LLM Router — Smart Routing Skill | llm-router

LLM Router — Smart Routing Skill

Route tasks to the cheapest capable model automatically using llm-router MCP tools.

When to Use This Skill

Before answering research, code, writing, or analysis tasks — call the appropriate llm-router tool instead of answering directly.

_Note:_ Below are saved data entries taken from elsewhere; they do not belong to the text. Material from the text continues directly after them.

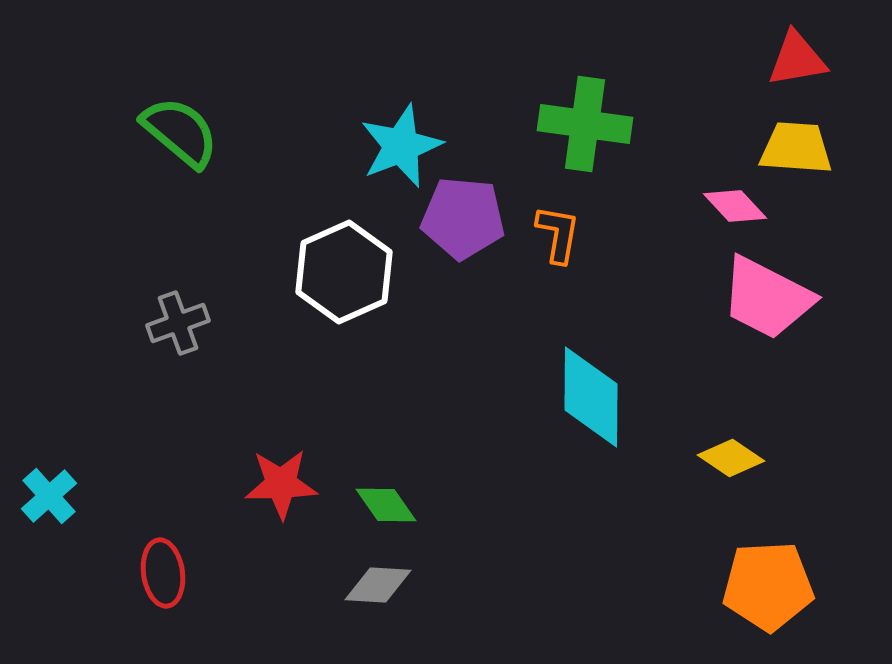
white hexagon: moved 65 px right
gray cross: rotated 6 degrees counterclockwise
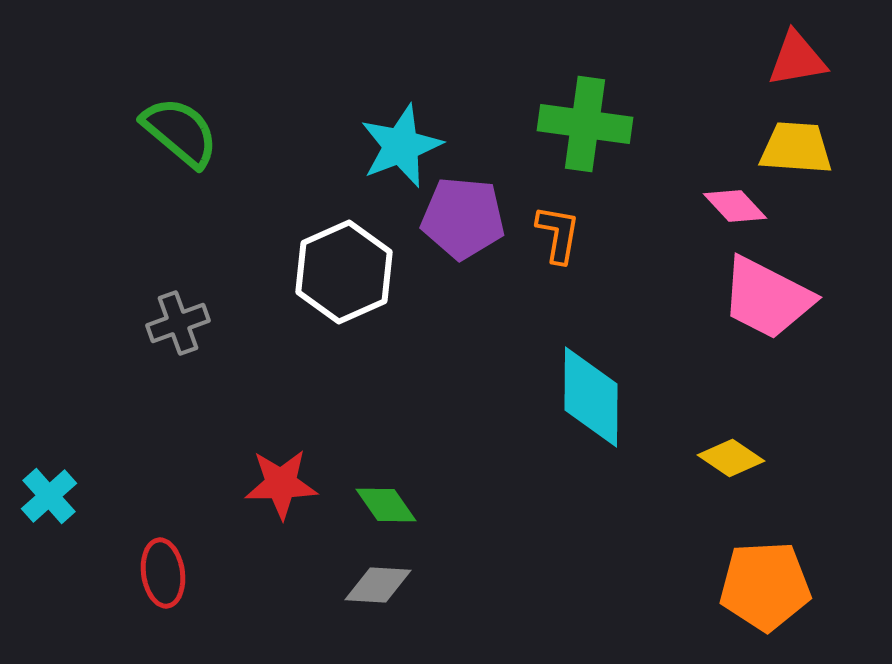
orange pentagon: moved 3 px left
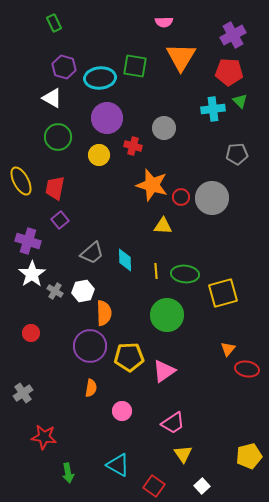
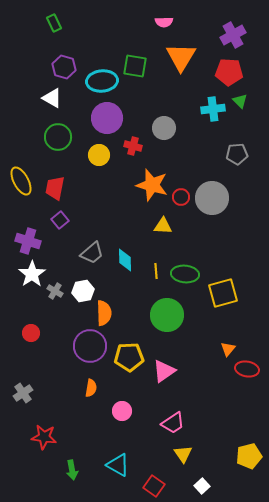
cyan ellipse at (100, 78): moved 2 px right, 3 px down
green arrow at (68, 473): moved 4 px right, 3 px up
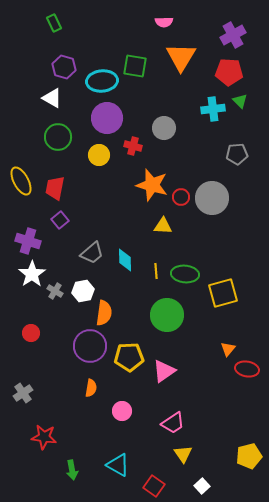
orange semicircle at (104, 313): rotated 10 degrees clockwise
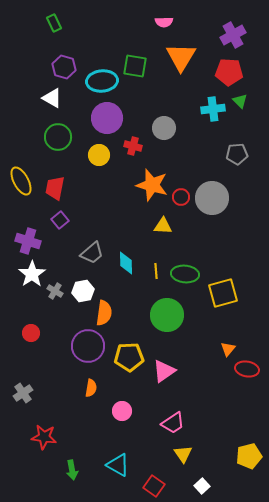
cyan diamond at (125, 260): moved 1 px right, 3 px down
purple circle at (90, 346): moved 2 px left
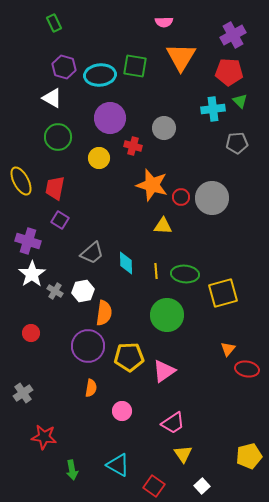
cyan ellipse at (102, 81): moved 2 px left, 6 px up
purple circle at (107, 118): moved 3 px right
gray pentagon at (237, 154): moved 11 px up
yellow circle at (99, 155): moved 3 px down
purple square at (60, 220): rotated 18 degrees counterclockwise
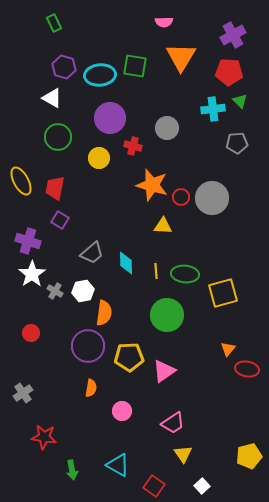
gray circle at (164, 128): moved 3 px right
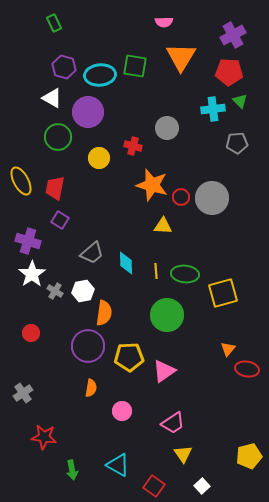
purple circle at (110, 118): moved 22 px left, 6 px up
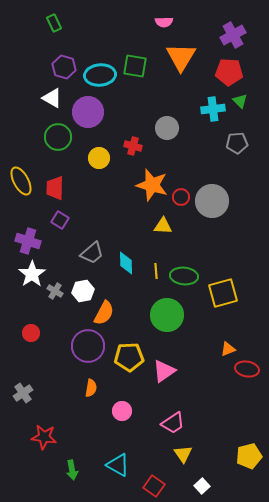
red trapezoid at (55, 188): rotated 10 degrees counterclockwise
gray circle at (212, 198): moved 3 px down
green ellipse at (185, 274): moved 1 px left, 2 px down
orange semicircle at (104, 313): rotated 20 degrees clockwise
orange triangle at (228, 349): rotated 28 degrees clockwise
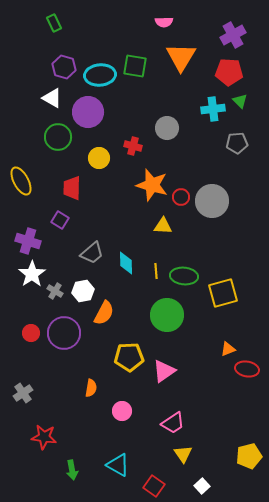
red trapezoid at (55, 188): moved 17 px right
purple circle at (88, 346): moved 24 px left, 13 px up
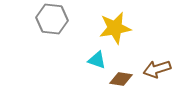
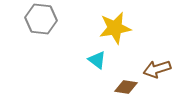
gray hexagon: moved 11 px left
cyan triangle: rotated 18 degrees clockwise
brown diamond: moved 5 px right, 8 px down
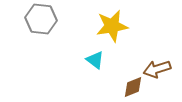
yellow star: moved 3 px left, 2 px up
cyan triangle: moved 2 px left
brown diamond: moved 7 px right; rotated 30 degrees counterclockwise
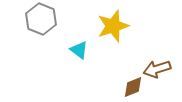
gray hexagon: rotated 16 degrees clockwise
yellow star: moved 1 px right; rotated 8 degrees counterclockwise
cyan triangle: moved 16 px left, 10 px up
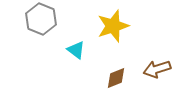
cyan triangle: moved 3 px left
brown diamond: moved 17 px left, 9 px up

The router picks the cheapest model that can handle the task (Ollama → Codex → paid APIs in free-first order).

Task → Tool Mapping

Task type	Tool to call	Why
Simple factual question	`llm_query`	Gemini Flash / Groq — 50× cheaper than o3
Research / current events	`llm_research`	Perplexity (web-grounded, not stale)
Writing / summaries / brainstorm	`llm_generate`	Gemini Flash / Haiku
Deep analysis / debugging	`llm_analyze`	GPT-4o / Gemini Pro
Code generation / refactoring	`llm_code`	Ollama → Codex built-in → o3
Don't know which type	`llm_auto`	Auto-classifies + routes, tracks savings

How to Call

llm_query(prompt="What is the capital of France?")
llm_code(prompt="Refactor this function to use async/await", complexity="moderate")
llm_research(prompt="What changed in Python 3.13?")
llm_auto(prompt="<the full user request>")   # safest default

When NOT to Route

File read/write/edit operations — execute directly
Inline tool calls where you have the answer already
Tasks under 5 words (likely follow-ups, not standalone requests)

Cost Impact

Routing simple tasks to Gemini Flash instead of o3 saves ~50–100×. llm_auto shows cumulative savings every 5 calls automatically. Run llm_savings anytime to see your totals.